The reports said there would be "no significant environmental or socioeconomic impacts" of the three zones located between 18.5 kilometers and 44 kilometers off the US's east coast.
BOEM director Abigail Ross Hopper said: "After considering public input and conducting a thorough environmental review, we believe that wind leasing and site characterisation activities can be done in a manner that will continue to allow for other uses, and be compatible with the environment."
BOEM will now hold a meeting to discuss the approach for a wind auction for the three leases and then publish a proposed sale notice.
The three zones cover a total 1,245 square kilometres. The first zone, called Kitty Hawk, is located off the coast in the north of the state.
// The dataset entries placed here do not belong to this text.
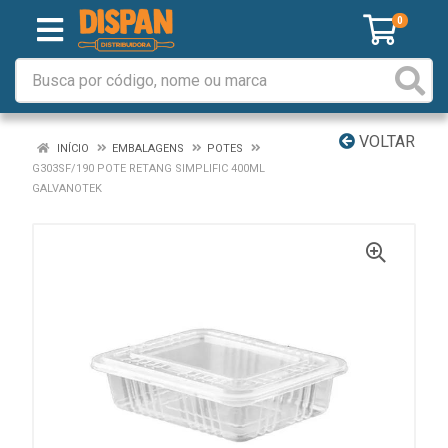
0
VOLTAR
INÍCIO
EMBALAGENS
POTES
G303SF/190 POTE RETANG SIMPLIFIC 400ML
GALVANOTEK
It covers an area 495 square kilometres.
The remaining two zones are located towards the south of the state, on the border with South Carolina. The Wilmington West zone, the closest area to shore, covers 209 square kilometres. And Wilmington East covers 541 square kilometres.
Last year, BOEM cut the size of the three areas to a quarter of the original proposals.
In April, major European offshore developer Dong Energy acquired the rights to a site off the coast of Massachusetts from RES Americas. RES Americas was awarded the development license by BOEM following an auction in January.
Dong predicts the 759 square kilometre area could support up to 1GW of capacity.